Occupancy remains even stronger for Ukraine’s provinces, where the metric rose 18.6% (to 47.5%) from January to July 2016, according to STR.

“The main tourists, as usual, are the citizens of Poland and Germany,” said Olga Kurenkova, deputy director of Cosmopolitan Hotel. “Turkey accounts for slightly smaller share, but it is also growing. In terms of new trends, there are growing number of tourists from China.”

“Usually at this time, occupancy falls, but this summer we saw very good results,” said Maryna Rymarenko, director of strategic development for DEOL Partners. “On some of our sites, occupancy was above 70%, which is much better than in the beginning of the year, as we have an increase of 15-20% depending on the certain site.”

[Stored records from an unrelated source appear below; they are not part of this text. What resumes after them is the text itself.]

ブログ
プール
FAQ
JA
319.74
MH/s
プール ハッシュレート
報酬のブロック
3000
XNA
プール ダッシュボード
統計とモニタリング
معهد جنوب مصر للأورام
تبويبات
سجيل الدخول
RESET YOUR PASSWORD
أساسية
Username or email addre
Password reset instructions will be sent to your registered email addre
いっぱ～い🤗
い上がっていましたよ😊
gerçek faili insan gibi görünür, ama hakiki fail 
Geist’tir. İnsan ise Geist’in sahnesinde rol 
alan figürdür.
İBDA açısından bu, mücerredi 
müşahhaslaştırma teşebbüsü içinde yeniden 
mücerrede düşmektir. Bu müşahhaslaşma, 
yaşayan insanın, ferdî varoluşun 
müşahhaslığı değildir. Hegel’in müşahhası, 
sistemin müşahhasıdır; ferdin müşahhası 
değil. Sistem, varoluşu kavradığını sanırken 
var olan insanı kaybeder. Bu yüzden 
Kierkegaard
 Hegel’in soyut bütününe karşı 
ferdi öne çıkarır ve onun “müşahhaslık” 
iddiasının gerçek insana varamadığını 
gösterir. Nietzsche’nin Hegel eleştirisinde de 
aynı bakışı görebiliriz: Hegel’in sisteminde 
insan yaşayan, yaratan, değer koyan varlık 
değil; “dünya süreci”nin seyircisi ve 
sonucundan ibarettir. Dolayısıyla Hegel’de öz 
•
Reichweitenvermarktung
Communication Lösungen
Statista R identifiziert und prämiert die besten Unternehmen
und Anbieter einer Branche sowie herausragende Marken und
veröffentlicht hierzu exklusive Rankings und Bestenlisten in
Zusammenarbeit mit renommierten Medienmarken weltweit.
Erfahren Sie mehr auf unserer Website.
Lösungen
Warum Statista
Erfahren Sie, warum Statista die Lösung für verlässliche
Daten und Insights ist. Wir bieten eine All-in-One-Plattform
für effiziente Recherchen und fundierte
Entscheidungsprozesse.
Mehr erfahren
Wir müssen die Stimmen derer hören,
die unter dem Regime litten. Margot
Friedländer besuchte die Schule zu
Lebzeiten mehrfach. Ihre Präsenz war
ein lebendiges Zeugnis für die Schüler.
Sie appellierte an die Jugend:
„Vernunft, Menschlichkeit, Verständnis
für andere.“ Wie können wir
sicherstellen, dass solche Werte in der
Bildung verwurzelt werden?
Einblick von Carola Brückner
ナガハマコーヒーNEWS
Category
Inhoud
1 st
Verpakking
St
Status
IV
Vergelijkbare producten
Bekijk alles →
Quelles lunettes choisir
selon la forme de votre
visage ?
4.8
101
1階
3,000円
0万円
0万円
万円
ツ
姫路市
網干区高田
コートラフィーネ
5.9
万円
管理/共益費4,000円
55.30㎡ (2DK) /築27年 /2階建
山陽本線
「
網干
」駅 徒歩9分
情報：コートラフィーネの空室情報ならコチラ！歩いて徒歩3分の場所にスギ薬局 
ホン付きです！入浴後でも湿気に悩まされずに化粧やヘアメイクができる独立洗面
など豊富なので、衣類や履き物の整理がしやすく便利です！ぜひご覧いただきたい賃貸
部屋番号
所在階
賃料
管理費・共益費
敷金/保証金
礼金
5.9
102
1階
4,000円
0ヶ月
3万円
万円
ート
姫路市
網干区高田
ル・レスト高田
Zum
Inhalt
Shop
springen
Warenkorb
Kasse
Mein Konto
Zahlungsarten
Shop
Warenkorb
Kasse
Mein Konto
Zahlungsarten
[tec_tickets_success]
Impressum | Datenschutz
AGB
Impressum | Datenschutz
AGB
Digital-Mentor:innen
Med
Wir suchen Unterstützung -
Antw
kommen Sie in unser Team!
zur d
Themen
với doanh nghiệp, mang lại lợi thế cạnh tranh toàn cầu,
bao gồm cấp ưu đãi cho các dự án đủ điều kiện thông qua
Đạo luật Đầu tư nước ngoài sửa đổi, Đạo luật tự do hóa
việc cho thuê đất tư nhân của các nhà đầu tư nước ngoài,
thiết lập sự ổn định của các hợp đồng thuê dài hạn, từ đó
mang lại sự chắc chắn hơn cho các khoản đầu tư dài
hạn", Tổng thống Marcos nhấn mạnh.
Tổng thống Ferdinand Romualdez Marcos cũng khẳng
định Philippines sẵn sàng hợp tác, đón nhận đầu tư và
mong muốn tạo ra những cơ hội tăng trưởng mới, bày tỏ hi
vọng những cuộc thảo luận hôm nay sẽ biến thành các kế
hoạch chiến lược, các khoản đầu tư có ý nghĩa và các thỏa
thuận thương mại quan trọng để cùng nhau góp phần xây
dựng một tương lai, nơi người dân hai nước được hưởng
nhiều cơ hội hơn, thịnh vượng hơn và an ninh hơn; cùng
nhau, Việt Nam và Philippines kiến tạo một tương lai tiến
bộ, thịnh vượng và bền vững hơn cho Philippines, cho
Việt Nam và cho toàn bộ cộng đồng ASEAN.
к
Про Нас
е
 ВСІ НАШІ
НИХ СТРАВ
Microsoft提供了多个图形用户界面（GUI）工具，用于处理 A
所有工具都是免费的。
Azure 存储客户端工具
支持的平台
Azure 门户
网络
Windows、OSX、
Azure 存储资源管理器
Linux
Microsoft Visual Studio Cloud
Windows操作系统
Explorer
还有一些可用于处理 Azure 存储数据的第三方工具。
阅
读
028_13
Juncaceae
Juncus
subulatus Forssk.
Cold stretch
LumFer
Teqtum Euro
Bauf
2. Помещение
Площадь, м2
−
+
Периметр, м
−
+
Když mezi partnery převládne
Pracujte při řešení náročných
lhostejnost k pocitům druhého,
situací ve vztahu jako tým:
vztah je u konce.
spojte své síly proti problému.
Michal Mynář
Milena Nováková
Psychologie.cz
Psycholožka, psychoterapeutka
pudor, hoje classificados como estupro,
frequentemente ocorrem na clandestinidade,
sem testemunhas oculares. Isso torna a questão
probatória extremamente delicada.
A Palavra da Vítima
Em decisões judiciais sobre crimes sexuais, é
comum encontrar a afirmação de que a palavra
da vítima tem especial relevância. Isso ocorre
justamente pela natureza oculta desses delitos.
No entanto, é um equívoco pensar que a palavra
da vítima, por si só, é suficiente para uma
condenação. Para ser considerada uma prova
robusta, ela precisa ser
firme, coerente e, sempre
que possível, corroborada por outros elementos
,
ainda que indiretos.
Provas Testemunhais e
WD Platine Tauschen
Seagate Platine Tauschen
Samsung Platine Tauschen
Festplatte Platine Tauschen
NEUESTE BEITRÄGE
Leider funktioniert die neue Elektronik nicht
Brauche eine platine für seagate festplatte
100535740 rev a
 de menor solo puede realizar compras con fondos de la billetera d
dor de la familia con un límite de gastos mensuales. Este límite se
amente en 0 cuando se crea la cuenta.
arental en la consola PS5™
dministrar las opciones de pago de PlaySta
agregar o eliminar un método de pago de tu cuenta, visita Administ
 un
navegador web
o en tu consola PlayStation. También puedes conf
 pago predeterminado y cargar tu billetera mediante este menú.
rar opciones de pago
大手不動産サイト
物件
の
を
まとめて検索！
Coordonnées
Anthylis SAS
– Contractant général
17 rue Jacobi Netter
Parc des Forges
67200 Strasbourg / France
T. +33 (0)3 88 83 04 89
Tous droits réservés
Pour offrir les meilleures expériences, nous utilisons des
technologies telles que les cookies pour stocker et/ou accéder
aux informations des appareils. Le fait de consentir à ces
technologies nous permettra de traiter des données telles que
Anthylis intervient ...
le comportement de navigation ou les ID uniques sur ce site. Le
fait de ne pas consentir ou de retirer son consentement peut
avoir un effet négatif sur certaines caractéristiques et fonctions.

However, an improvement in occupancy so far hasn’t allowed hoteliers to raise average daily rate. According to a recent report by Colliers International, ADR fell in the first half of 2016 by 16.1% to €310 ($329.26) per day for five-star hotels, by 6.7% to €118 ($125.33) for four-stars hotels and by 0.8% to €54 ($57.36) for three-star hotels. However, in Ukranian hryvnias, prices rose slightly, partially offsetting devaluation of the national currency.

According to STR, Kiev’s ADR decreased 0.2% to $106.95 compared to the first half of 2015. In Ukraine’s provinces the metric dropped 8.3% to $75.85. However, RevPAR increased 23.2% to $46.01 for Kiev, and grew 8.8% to $35.99 in Ukraine’s provinces.

Optimism is still limited
The decline in ADR could point to a continued lack of confidence in the Ukraine hotel industry. Furthermore, the achievement of 40% occupancy is still not enough to revive interests in new hotel construction, according to Alexander Nosachenko, managing director of Colliers International Ukraine.

“Investment attractiveness of the hotel industry is practically close to zero,” he said. “Several projects have been rescheduled for commissioning for 2016, but it is very likely they will be rescheduled further, until the country’s economy can show stable growth.”

At the moment, there are several huge projects in the pipeline for Kiev, including Sheraton Kiev Olympiysky (190 rooms), Aloft (312), St. Petersburg (50), Ibis 2 (350), Renaissance Kyiv (173), Park Inn by Radisson (196), Azimuth Hotel (235), the Indigo (240), and Best Western Plus (120).

Analysts said the launch of these hotels will increase the overall number of rooms in the city by more than 10% and certainly cause a drop in average occupancy for Kiev hotels. A similar situation is occurring in the provinces, where hoteliers so far have refrained from commissioning previously announced projects.

Colliers International also pointed out that occupancy dropped from 55% in the beginning of 2014 to 30% by the end of the year. Operational indicators suggest a recovery, but occupancy so far has not reached the levels of 2013.

Veller noted that no branded hotels have yet been launched in Kiev. She said the most important factor for previously announced projects to be implemented is the increase of ADR in hard currency. She explained that most hoteliers took loans under projects in hard currency, so increase of rates is necessary for them to feel confident again.

In general, with the continuing of current trends, the Ukraine hotel industry could return to pre-crisis levels of operational performance in the next two to three years.